Hacker News new | ask | show | jobs
by bslatkin 4850 days ago
Can we stop perpetuating this myth please?

From http://www.wired.com/gadgetlab/2012/07/apple-reveals-for-mon...

""Apple is famous for eschewing market research and focus groups during the creation of new products. However, it turns out the company does research consumer sentiment on existing products in order to optimize future designs.

Apple conducts detailed, quarterly iPhone buyer surveys, according to a joint motion regarding the sealing of trial exhibits. "The surveys reveal, country-by-country, the factors driving customers to buy Apple products versus competitive products such as Android," court documents state. The results break down which demographics are most satisfied with Apple’s products, and how different demographics respond to different features. The results also show how consumer preferences differ country to country.

Apple is asking the results of these surveys only be shown to the jury when proceedings begin next week. Language in the joint motion states, "Knowing what Apple thinks about its customer base preferences is extremely valuable to Apple competitors because it would allow them to infer what product features Apple is likely to offer next, when, and in what markets."

4 comments

> "Apple is famous for eschewing market research and focus groups during the creation of new products. However, it turns out the company does research consumer sentiment on existing products in order to optimize future designs."

This is not antithetic: Apple is not surveying customers what they want next, but what is good or bad in the current products. Paraphrasing the Ford quote, Apple asks customers what they like and don't like with their current horses, not what kind of horses they want them to make next.

This is key to the "Don't ask customers what they want" argument (which is _not_ "Don't ask customers anything"): people don't know what they want, people have problems, and we are here to discover and solve those problems. Once faced with a properly designed solution, more often than not from the user point of view it will seem obvious in retrospect, so much so that it could be qualified as what they really wanted in the first place but didn't know they did.

> Can we stop perpetuating this myth please?

So the myth really is "Steve Jobs Never Listened to His Customers". He (Apple) did listen, but just ignored people telling him "I want this to work that way". Hence the shouts and tears when Apple regularly pushes new stuff down one's throat, bruising our hacker's analytical prides in the process.

There is a difference between using focus groups to decide if you should build a phone with an entirely new OS for touch screens and using one to see just how badly people need copy and paste for v1.
The Isaacson biography talks a bit about, if I recall correctly, how a lot of post-game analysis done on apple products is meant to institutionalize knowledge gained during the development process.
Please also stop perpetuating the fake Henry Ford quote about faster horses.

http://news.ycombinator.com/item?id=4877934

It's interesting to hear about the historical facts (thanks for sharing) but I have to disagree with your position.

The quotation is a concise and eloquent means of making a point about consumer opinion that is true in some cases, even if not in the historical case being exemplified. The historical accuracy is not important when it isn't integral to the argument being made.

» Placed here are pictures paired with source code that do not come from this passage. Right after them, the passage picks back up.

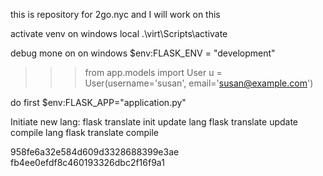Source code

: this is repository for 2go.nyc and I will work on this

activate venv on windows local
.\virt\Scripts\activate

debug mone on on windows
$env:FLASK_ENV = "development"


>>> from app.models import User
>>> u = User(username='susan', email='susan@example.com')


do first
$env:FLASK_APP="application.py"

Initiate new lang:
flask translate init <language-code>
update lang
flask translate update
compile lang
flask translate compile


958fe6a32e584d609d3328688399e3ae
fb4ee0efdf8c460193326dbc2f16f9a1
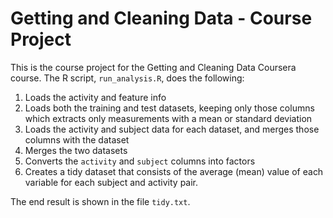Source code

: # Getting and Cleaning Data - Course Project

This is the course project for the Getting and Cleaning Data Coursera course.
The R script, `run_analysis.R`, does the following:

1. Loads the activity and feature info
2. Loads both the training and test datasets, keeping only those columns which
   extracts only measurements with a mean or standard deviation
3. Loads the activity and subject data for each dataset, and merges those
   columns with the dataset
4. Merges the two datasets
5. Converts the `activity` and `subject` columns into factors
6. Creates a tidy dataset that consists of the average (mean) value of each
   variable for each subject and activity pair.

The end result is shown in the file `tidy.txt`.
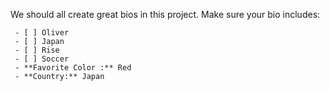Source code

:  We should all create great bios in this project. Make sure your bio includes:

     - [ ] Oliver
     - [ ] Japan
     - [ ] Rise
     - [ ] Soccer
     - **Favorite Color :** Red
     - **Country:** Japan

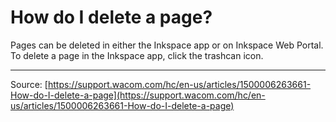 # How do I delete a page?

Pages can be deleted in either the Inkspace app or on Inkspace Web Portal. To delete a page in the Inkspace app, click the trashcan icon.

---
Source: [https://support.wacom.com/hc/en-us/articles/1500006263661-How-do-I-delete-a-page](https://support.wacom.com/hc/en-us/articles/1500006263661-How-do-I-delete-a-page)
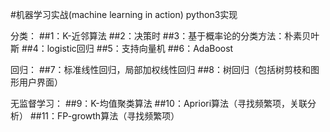 #机器学习实战(machine learning in action) python3实现

分类：
##1：K-近邻算法
##2：决策时
##3：基于概率论的分类方法：朴素贝叶斯
##4：logistic回归
##5：支持向量机
##6：AdaBoost

回归：
##7：标准线性回归，局部加权线性回归
##8：树回归（包括树剪枝和图形用户界面）

无监督学习：
##9：K-均值聚类算法
##10：Apriori算法（寻找频繁项，关联分析）
##11：FP-growth算法（寻找频繁项）

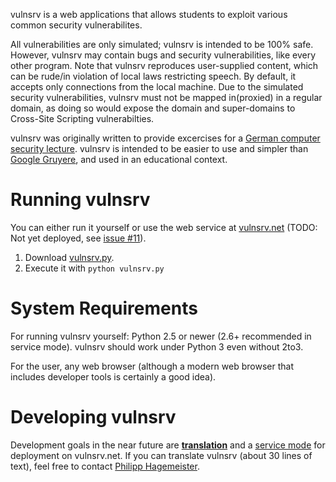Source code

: vulnsrv is a web applications that allows students to exploit various common security vulnerabilites.

All vulnerabilities are only simulated; vulnsrv is intended to be 100% safe. However, vulnsrv may contain bugs and security vulnerabilities, like every other program.
Note that vulnsrv reproduces user-supplied content, which can be rude/in violation of local laws restricting speech. By default, it accepts only connections from the local machine. Due to the simulated security vulnerabilities, vulnsrv must not be mapped in(proxied) in a regular domain, as doing so would expose the domain and super-domains to Cross-Site Scripting vulnerabilties.

vulnsrv was originally written to provide excercises for a [German computer security lecture](http://www.cn.uni-duesseldorf.de/teaching/sose11/netsec). vulnsrv is intended to be easier to use and simpler than [Google Gruyere](http://google-gruyere.appspot.com/), and used in an educational context.

# Running vulnsrv

You can either run it yourself or use the web service at [vulnsrv.net](http://vulnsrv.net/) (TODO: Not yet deployed, see [issue #11](https://github.com/phihag/vulnsrv/issues/11)).

1. Download [vulnsrv.py](https://raw.github.com/phihag/vulnsrv/master/vulnsrv.py).
2. Execute it with `python vulnsrv.py`

# System Requirements

For running vulnsrv yourself: Python 2.5 or newer (2.6+ recommended in service mode).
vulnsrv should work under Python 3 even without 2to3.

For the user, any web browser (although a modern web browser that includes developer tools is certainly a good idea).

# Developing vulnsrv

Development goals in the near future are [**translation**](https://github.com/phihag/vulnsrv/issues/3) and a [service mode](https://github.com/phihag/vulnsrv/issues/2) for deployment on vulnsrv.net. If you can translate vulnsrv (about 30 lines of text), feel free to contact [Philipp Hagemeister](https://github.com/phihag).
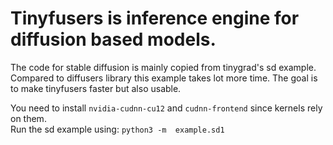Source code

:# Tinyfusers is inference engine for diffusion based models.
The code for stable diffusion is mainly copied from tinygrad's sd example.  
Compared to diffusers library this example takes lot more time. 
The goal is to make tinyfusers faster but also usable.  

You need to install `nvidia-cudnn-cu12` and `cudnn-frontend` since kernels rely on them.  
Run the sd example using: `python3 -m  example.sd1`
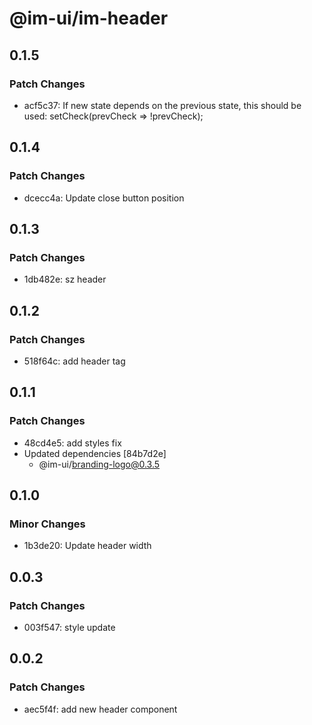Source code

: # @im-ui/im-header

## 0.1.5

### Patch Changes

- acf5c37: If new state depends on the previous state, this should be used: setCheck(prevCheck => !prevCheck);

## 0.1.4

### Patch Changes

- dcecc4a: Update close button position

## 0.1.3

### Patch Changes

- 1db482e: sz header

## 0.1.2

### Patch Changes

- 518f64c: add header tag

## 0.1.1

### Patch Changes

- 48cd4e5: add styles fix
- Updated dependencies [84b7d2e]
  - @im-ui/branding-logo@0.3.5

## 0.1.0

### Minor Changes

- 1b3de20: Update header width

## 0.0.3

### Patch Changes

- 003f547: style update

## 0.0.2

### Patch Changes

- aec5f4f: add new header component

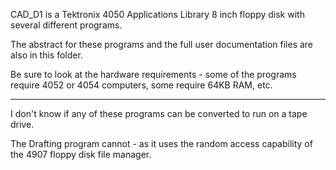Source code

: CAD_D1 is a Tektronix 4050 Applications Library 8 inch floppy disk with several different programs.

The abstract for these programs and the full user documentation files are also in this folder.

Be sure to look at the hardware requirements - some of the programs require 4052 or 4054 computers, some require 64KB RAM, etc.

-------------
I don't know if any of these programs can be converted to run on a tape drive.

The Drafting program cannot - as it uses the random access capability of the 4907 floppy disk file manager.
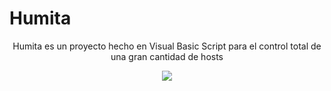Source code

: <h1>Humita</h1>
<p align="center">Humita es un proyecto hecho en Visual Basic Script para el control total de una gran cantidad de hosts</p>
<p align="center">
<img src="http://www.vegetarianoschile.cl/wp-content/uploads/2013/01/DSCF3576.jpg">
</p>
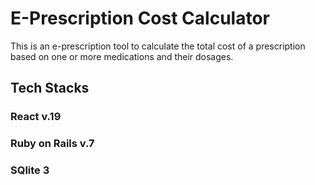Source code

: # E-Prescription Cost Calculator

This is an e-prescription tool to calculate the total cost of a prescription based on one or more medications and their dosages.

## Tech Stacks

### React v.19
### Ruby on Rails v.7
### SQlite 3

I could make a similarly weak argument about your word choice: "quote" is a verb, "quotation" is a noun, but the use of "quote" as a noun is concise and communicates the intended meaning without causing any problems.

I get what you're saying, but the quote is always used as straw man shorthand for "consumers don't know what they want", which is not true now, nor was it true for Henry Ford. Perpetuating it is perpetuating a bad argument built on a falsehood.